The Prebyterian Church (USA) has embodied the gay/straight conflict most fully in regard to the ordination of officers. The current nomenclature gives us "evangelicals" and "progressives." The former refers to those adhering to the traditional sexual standards and the latter to a new agenda. More than anything else, it has been a campaign of risky legislation and spirited, editorial rhetoric. While both sides suffer battle fatigue, the evangelicals are more likely to walk away to other denominations. The progressives approach victory largely through attrition.
The same-sex marriage question raises the temperature decisively, significantly changing the terms of "fidelity" in monogamous union. If gays can marry, then they can also practice fidelity within the covenant of marriage, thereby fulfilling present ordination standards. Evangelicals fear the courts taking the progressives' side and mandating what is for them unconscionable practices.
Perhaps the more significant question is how will the church-state relationship handle a re-definition of marriage, and on whose terms?
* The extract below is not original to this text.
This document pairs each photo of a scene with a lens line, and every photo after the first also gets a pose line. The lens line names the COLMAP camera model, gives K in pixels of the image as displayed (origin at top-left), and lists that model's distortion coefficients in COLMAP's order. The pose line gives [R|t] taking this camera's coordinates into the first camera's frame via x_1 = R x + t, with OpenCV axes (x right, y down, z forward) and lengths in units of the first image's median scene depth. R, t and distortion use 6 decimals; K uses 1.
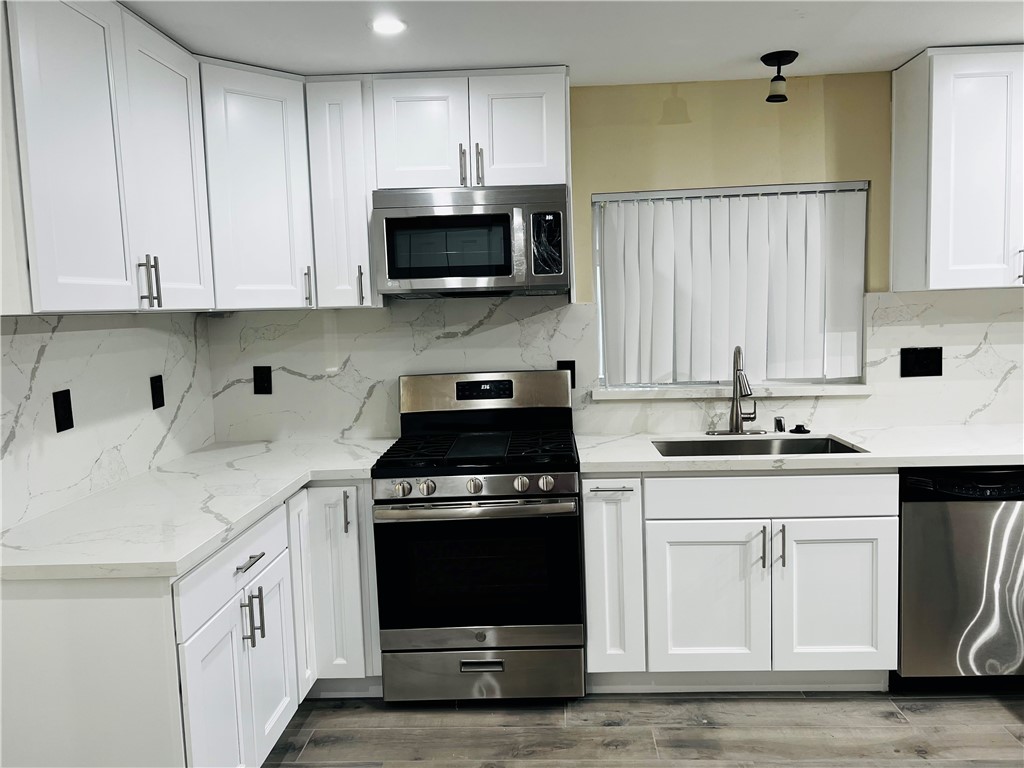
lens RADIAL K [[766.9, 0, 521.1], [0, 766.9, 380.2], [0, 0, 1]] dist [0.068506, -0.082678]
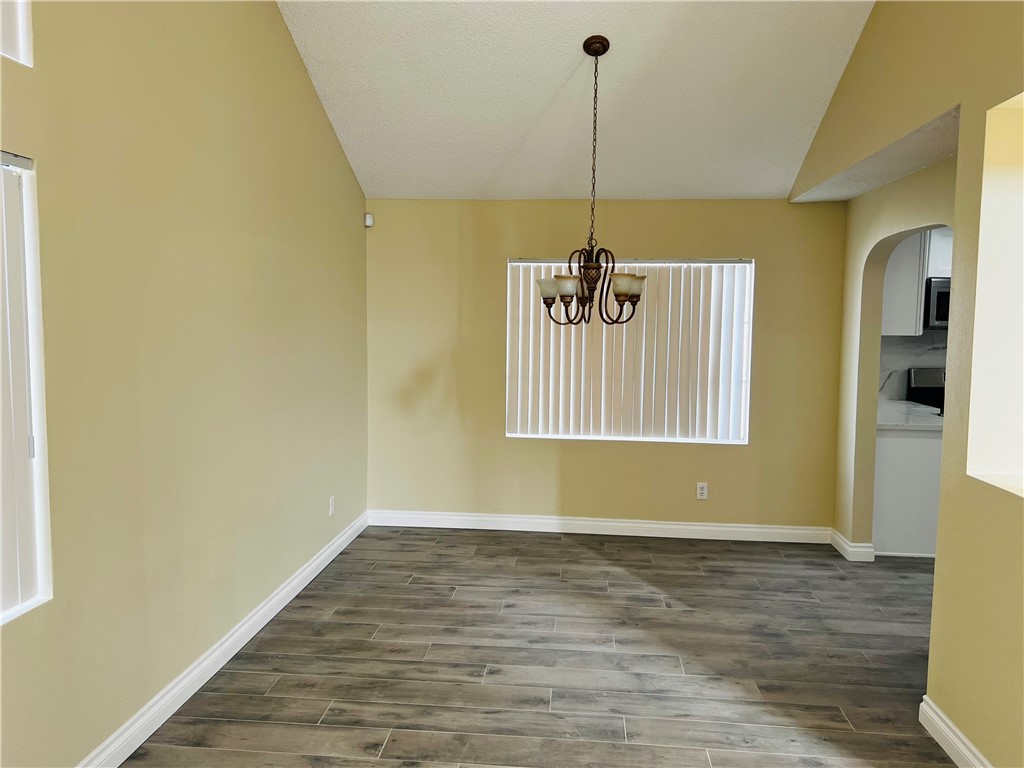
lens RADIAL K [[766.9, 0, 514.6], [0, 766.9, 379.7], [0, 0, 1]] dist [0.068506, -0.082678]
pose [[0.997874, 0.048013, -0.044081, -1.210733], [-0.048611, 0.998738, -0.012598, 0.109752], [0.043420, 0.014714, 0.998949, -1.151339]]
For the state to tell the church what does or does not constitute marriage would be a drastic departure from the present - rather friendly - separation we now enjoy. It may soon be Christians (and other faith groups) crying for a separation of church and state.
Marriage has always been a religiously-defined entity, not only for Christianity, but for Jews, Muslims, Hindus, Buddhists, and even Pagans. The boundaries and expectations placed upon it depend almost entirely upon religious standards. As such, there is not much meaning to a marriage of non-believers, except as it may endear them to a particular faith community and otherwise guarantee certain civil rights. Presbyterian pastors, as a rule, will not perform marriages for unbelievers. Presbyterian weddings are necessarily services of worship, which means, yes, it is about God.
The Church must retain the right to define marriage as it sees fit, according to scripture and in regard to no other worldly power. No court - including the Supreme Court - can tell a church how to be a church. Should courts take unconscionable liberties with definitions of marriage, then conscientious churches will be forced to either disregard the rulings and suffer penalties, or they will have to revise all church documents, constitutions, and orders of worship to replace the word "marriage" with the terms like "Holy Matrimony" or "Christian Marriage." It is inevitable: either church or state is going to have to get out of the marriage business.